Will was the conscious intention that directed the power. This was where the wizard's mind told the magic what to do. Most wizards had to use their entire consciousness in a fuzzy, unfocused way. Harry could split his will into portions and assign each portion to specific tasks.
Form represented the wizard's understanding of how the spell should work. This was shaped by their education, practice, and natural intuition. A wizard who had learned the Fire-Making Spell by imagining a small campfire might struggle to create anything larger, because their preconceptions limited their potential.
Harry let the ten boulders settle gently back to the ground.
If his Power and Will could be controlled to such an extent, then wasn't the Form the limiting factor for him?
That was the real bottleneck.
He had essentially unlimited World Power and good control over his will. But his understanding of how spells should work was still based on what he'd learned from books and observations of other wizards.
"So if I want to become truly powerful with a wand," Harry said aloud to the empty hillside, "I need to understand magic at a deeper level than anyone else."
The question was: how deep could he go?
Harry thought about one of the most basic spells taught at Hogwarts: the Mending Charm. Reparo. It was considered simple magic, something second-years learned within their first few months. Point your wand at a broken object, say the incantation, and the pieces would reassemble themselves.
But when Harry really thought about it, the Mending Charm was absolutely terrifying in its implications.
How could a spell repair something to its original state when the wizard casting it had no idea what the original state looked like?
If Harry found a broken pocket watch on the ground, he could cast Reparo and the watch would fix itself. But Harry didn't know how pocket watches worked. He didn't know which gear was supposed to connect to which spring, or how the hands were supposed to be positioned, or what the face should look like if it had been scratched.
Yet the spell would fix it anyway.
"That's impossible," Harry muttered, staring at his wand. "Unless..."
Harry walked over to where the avalanche had scattered debris and found a large stone that had split cleanly in half. He picked up both pieces and assessed them carefully. The break was fresh and jagged, with small chips of stone scattered around the area where it had fractured.
He held the two halves together, trying to see how they would fit. But it was difficult to tell exactly how the pieces should align since the break wasn't clean enough for him to simply push them together.
Harry set the pieces on the ground a few feet apart and pointed his wand at them.
"Reparo."
The two halves immediately flew toward each other and fused seamlessly. When Harry picked up the stone, he couldn't find any trace of where the break had been.
It was as if the stone had never been damaged at all.

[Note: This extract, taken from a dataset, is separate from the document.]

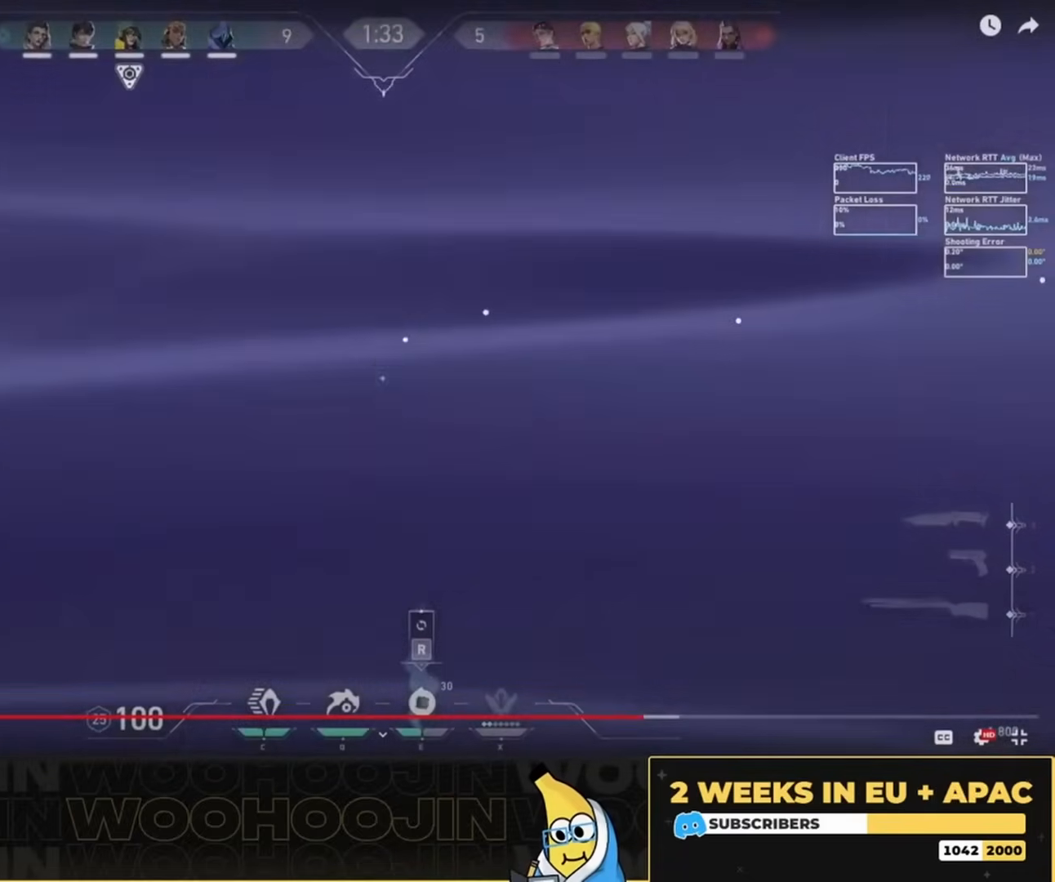
{"keys": ["shift", "w"], "mouse": [], "events": [[434, "shift", "down"], [434, "w", "down"]]}
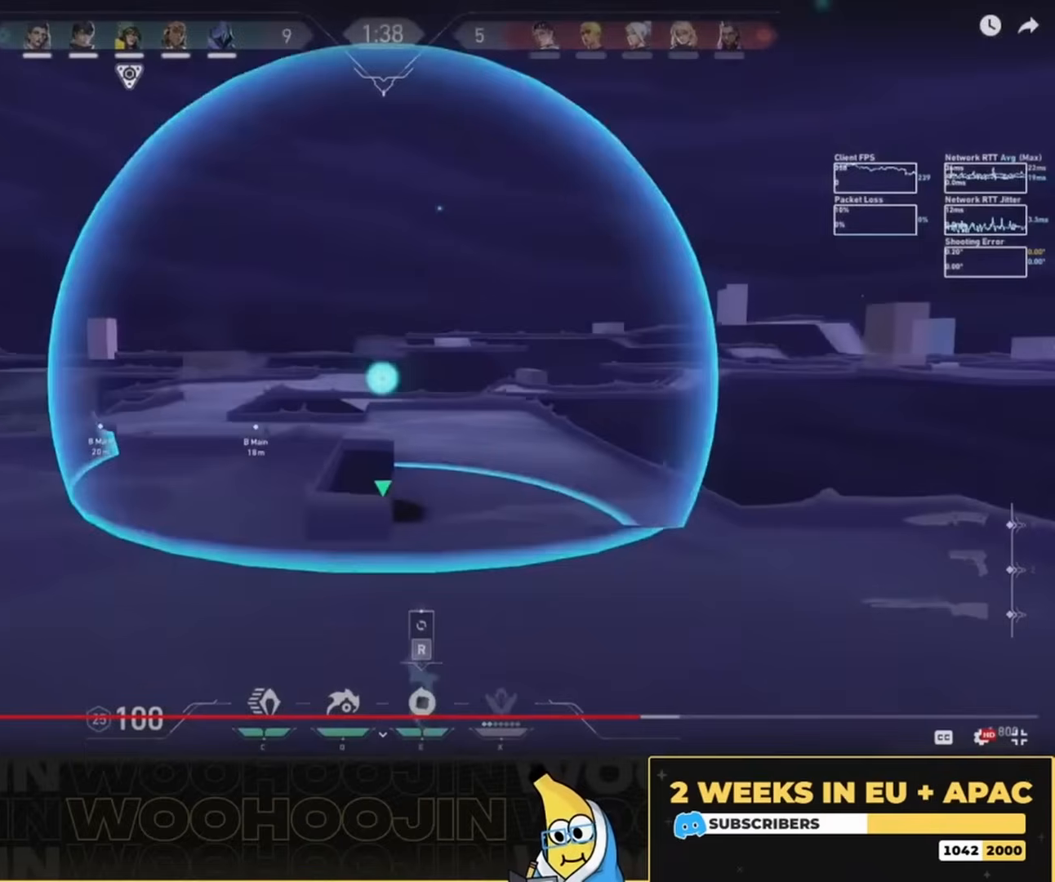
{"keys": ["shift", "w"], "mouse": [], "events": []}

But how was that possible?
Harry sat down on the repaired stone and tried to work through the logic. The Mending Charm had somehow known exactly how the stone should look. It had known which piece belonged where, how the internal structure should be arranged, even how to fill in the tiny chips that had been lost when the stone broke.
"The spell knew something I didn't know," Harry said slowly. "But where did that knowledge come from?"
It couldn't have come from Harry's mind. He hadn't known how to fix the stone. It couldn't have come from the wand, because wands were just tools for channeling magic.
They didn't contain vast stores of information about every object in the world.
So where?
Magic in this world seemed to be primarily conceptual. Spells worked based on ideas and intentions rather than strict physical laws. When a wizard cast Lumos, they weren't creating light through some muggle method. They were imposing the concept of "light" onto reality.
What if the Mending Charm worked the same way?
"Maybe it's not about knowing how to fix something," Harry muttered, picking up another broken piece of stone from the avalanche debris. "Maybe it's about the concept of 'repair' itself."
That would make more sense, wouldn't it?
When Harry cast Reparo, he wasn't providing the spell with detailed instructions on how to reassemble the object. He was simply imposing the concept of "this thing should be whole again" onto reality.
But that raised an even bigger question. How did the concept of repair know what "whole" meant for any given object?
Harry found himself thinking about his Heaven-Earth Soul and the Laws that governed his Human World Texture. He had established the Laws of Physics, Magic, and Fortune within that space. But if someone asked him to explain exactly how those Laws worked, he wouldn't be able to give a detailed answer.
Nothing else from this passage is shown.